What happens if you increase it by 10 cycles? Decrease by 10 cycles?
I have tried to increase the number of cycles and from 29780.66 cpu cycle to 90374 cpu cycle, I have the "VBL period is too short with BG off" error. Then at 90375 cpu cycle, I have the "VBL period is way off" error.
Here is my main loop to show you how I do it :
Code:
numberOfCyclePerFrame = getFrameCPUCycleLength();
if (m_cpuCycle < numberOfCyclePerFrame)
{
executeInstruction(&m_cpuCycle);
numberOfCyclePerFrame = getFrameCPUCycleLength();
if (ppuCycle>= 6820 && vBlank)
{
clearVBlank();
vBlank = false;
}
//NMI
if(launchNMI())
NMI();
//IRQ
if(launchIRQ())
IRQ();
//reset previous cycle count
previousCycle = m_cpuCycle;
}
else
{
//reset the number of cycle
m_cpuCycle = m_cpuCycle - (int)(numberOfCyclePerFrame/3);
setVBlank();
vBlank = true;
//reset the ppu cycle counter
ppuCycle = m_cpuCycle * 3;
}
Basically what I do is execute instructions for 29780.66 or 29780.33 cpu cycles (depending on the BG and the even/odd frame). Once the number of cycles passed, I reset $2002.7 to 1 (cause it's the start of a new frame so it's the vblank). At 6820 ppu cycles , I put $2002.7to 0 because it's the end of the vblank (20 scanlines after the start : 20 * 341)
What units is numberOfCyclePerFrame in?
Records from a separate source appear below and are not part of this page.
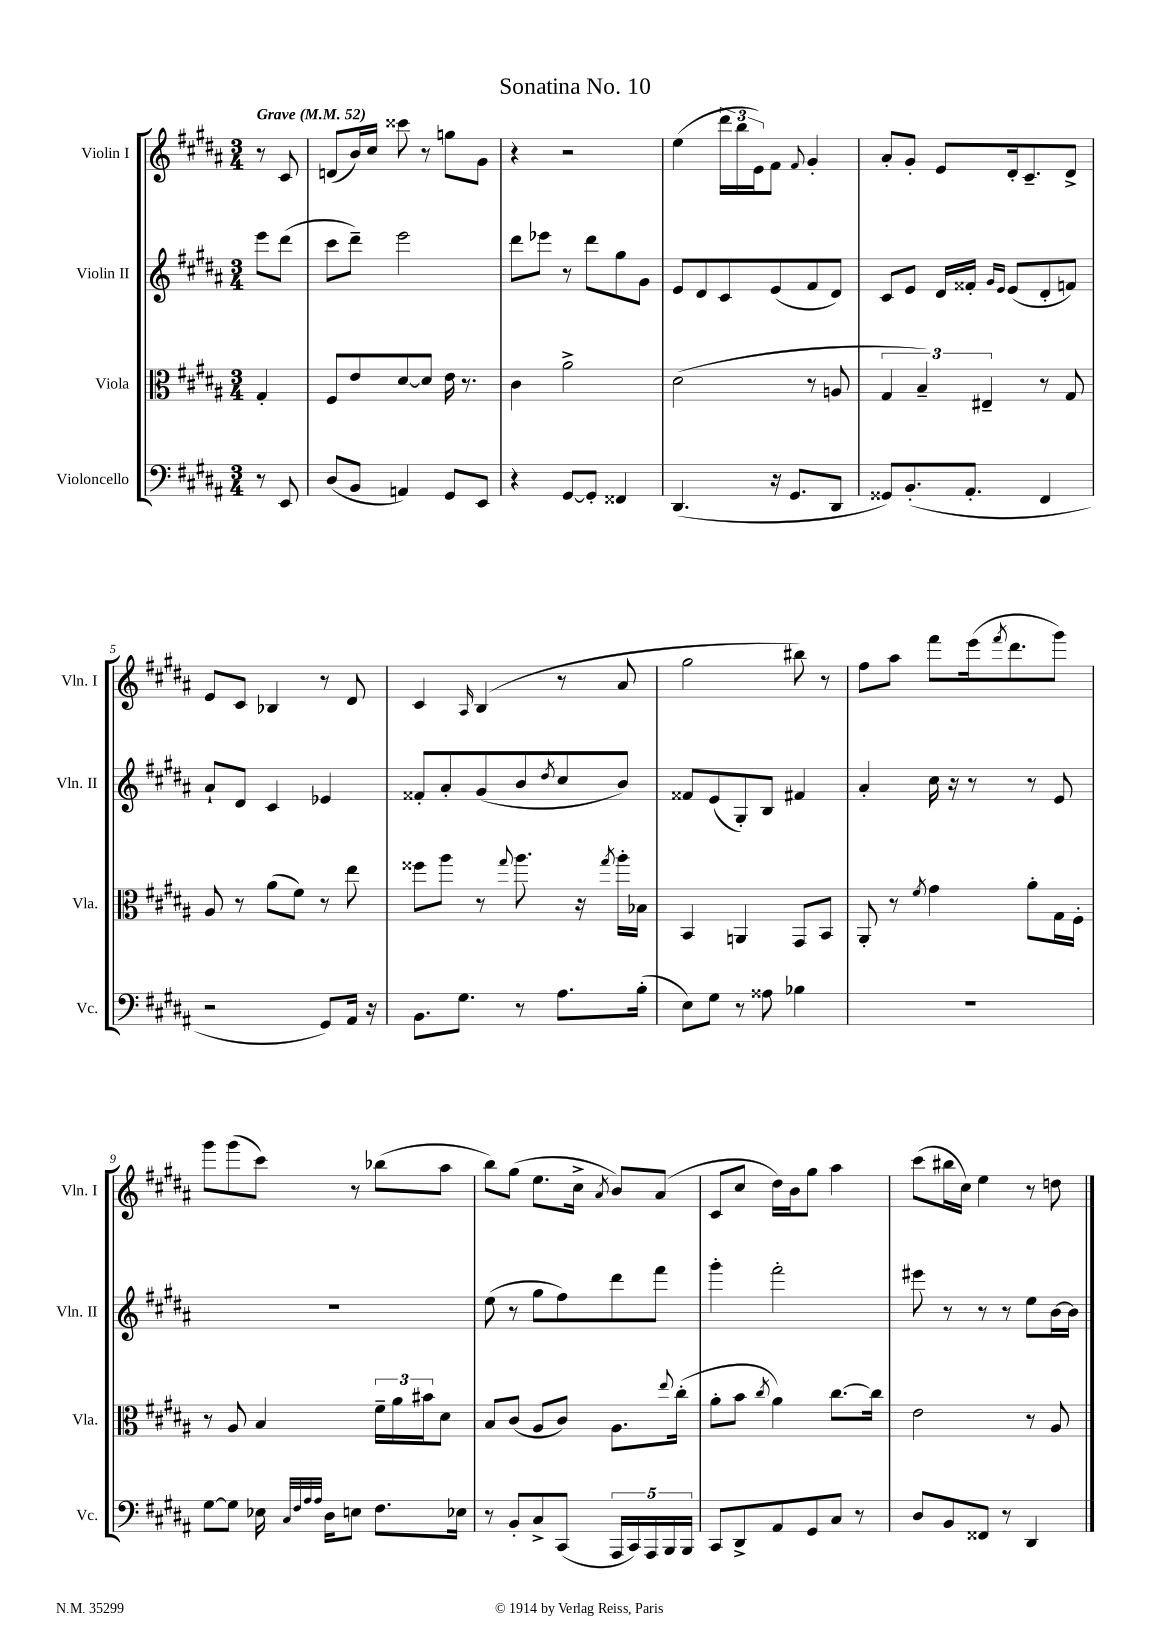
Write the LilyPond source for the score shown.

\header { title = "Sonatina No. 10" }
<<
\new StaffGroup <<
\new Staff = "s0" \with { instrumentName = "Violin I" shortInstrumentName = "Vln. I" } {
    \clef treble \key b \major \numericTimeSignature \time 3/4 \partial 4 \tempo "Grave" 4 = 52
    r8 cis'8 |
    d'8( b'16) cis''16 cisis'''8 r8 g''8 gis'8 |
    r4 r2 |
    e''4( \tuplet 3/2 { dis'''16 b''16 e'16) } fis'8 \appoggiatura { fis'8 } gis'4-. |
    ais'8-. gis'8-. e'8 dis'16-. cis'8.-- dis'8-> |
    e'8 cis'8 bes4 r8 dis'8 |
    cis'4 \grace { ais16 } b4( r8 ais'8 |
    gis''2 bis''8) r8 |
    fis''8 ais''8 fis'''8 e'''16( \acciaccatura { fis'''8 } dis'''8. gis'''8) |
    gis'''8 gis'''8( cis'''8) r8 bes''8( ais''8 |
    b''8) gis''8( e''8. cis''16-> \acciaccatura { ais'8 } b'8) ais'8( |
    cis'8 cis''8 dis''16) b'16 gis''8 ais''4 |
    cis'''8( bis''16 cis''16) e''4 r8 d''8 \bar "|." |
}
\new Staff = "s1" \with { instrumentName = "Violin II" shortInstrumentName = "Vln. II" } {
    \clef treble \key b \major \numericTimeSignature \time 3/4 \partial 4
    e'''8 dis'''8( |
    cis'''8 dis'''8--) e'''2 |
    dis'''8 ees'''8 r8 dis'''8 gis''8 gis'8 |
    e'8 dis'8 cis'8 e'8( fis'8 dis'8) |
    cis'8 e'8 dis'16 fisis'16-. \grace { gis'16 e'16 } e'8( dis'8-. f'8) |
    ais'8-! dis'8 cis'4 ees'4 |
    fisis'8-. ais'8-. gis'8( b'8 \acciaccatura { dis''8 } cis''8 b'8) |
    fisis'8 e'8( gis8-.) b8 fis'4 |
    ais'4-. cis''16 r16 r8 r8 e'8 |
    R2. |
    e''8( r8 gis''8 fis''8) dis'''8 fis'''8 |
    gis'''4-. fis'''2-. |
    eis'''8 r8 r8 r8 e''8 b'16~ b'16 \bar "|." |
}
\new Staff = "s2" \with { instrumentName = "Viola" shortInstrumentName = "Vla." } {
    \clef alto \key b \major \numericTimeSignature \time 3/4 \partial 4
    gis4-. |
    fis8 e'8 dis'8~ dis'8 e'16 r8. |
    cis'4 ais'2-> |
    dis'2( r8 a8 |
    \tuplet 3/2 { gis4 b4--) eis4-- } r8 gis8 |
    ais8 r8 ais'8( fis'8) r8 e''8 |
    fisis''8 ais''8 r8 \appoggiatura { gis''8 } ais''8. r16 \acciaccatura { gis''8 } ais''16-. bes16 |
    b,4 a,4 gis,8 b,8 |
    ais,8-. r8 \acciaccatura { fis'8 } gis'4 ais'8-. gis16 fis16-. |
    r8 ais8 b4 \tuplet 3/2 { fis'16-- ais'16 bis'16 } dis'8 |
    b8 cis'8( ais8 cis'8) ais8. \appoggiatura { e''8 } cis''16-.( |
    ais'8-. b'8 \acciaccatura { cis''8 } ais'4) cis''8.~ cis''16 |
    e'2 r8 ais8 \bar "|." |
}
\new Staff = "s3" \with { instrumentName = "Violoncello" shortInstrumentName = "Vc." } {
    \clef bass \key b \major \numericTimeSignature \time 3/4 \partial 4
    r8 e,8 |
    dis8( b,8 a,4) gis,8 e,8 |
    r4 gis,8~ gis,8-. fisis,4 |
    dis,4.( r16 gis,8. dis,8 |
    gisis,8) b,8.-.( ais,8.-. fis,4 |
    r2 gis,8) ais,16 r16 |
    b,8. gis8. r8 ais8. b16-.( |
    e8) gis8 r8 aisis8 bes4 |
    R2. |
    gis8~ gis8 ees16 \grace { cis32 fis32 ais32 ais32 } dis16 e8 fis8. ees16 |
    r8 b,8-. cis8-> cis,8( \tuplet 5/4 { ais,,16 cis,16) ais,,16 b,,16 b,,16 } |
    cis,8 dis,8-> ais,8 gis,8 cis8 r8 |
    dis8 b,8 fisis,8 r8 dis,4 \bar "|." |
}
>>
>>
The if makes it look like it's in cycles, but the part where you divide it by 3 makes it look like it's in pixels. At this point, you're probably going to have to write your own logging so you can get things basically behaving correctly. Once an emulator gets too far incorrect, a test ROM can't make much sense of what it's doing.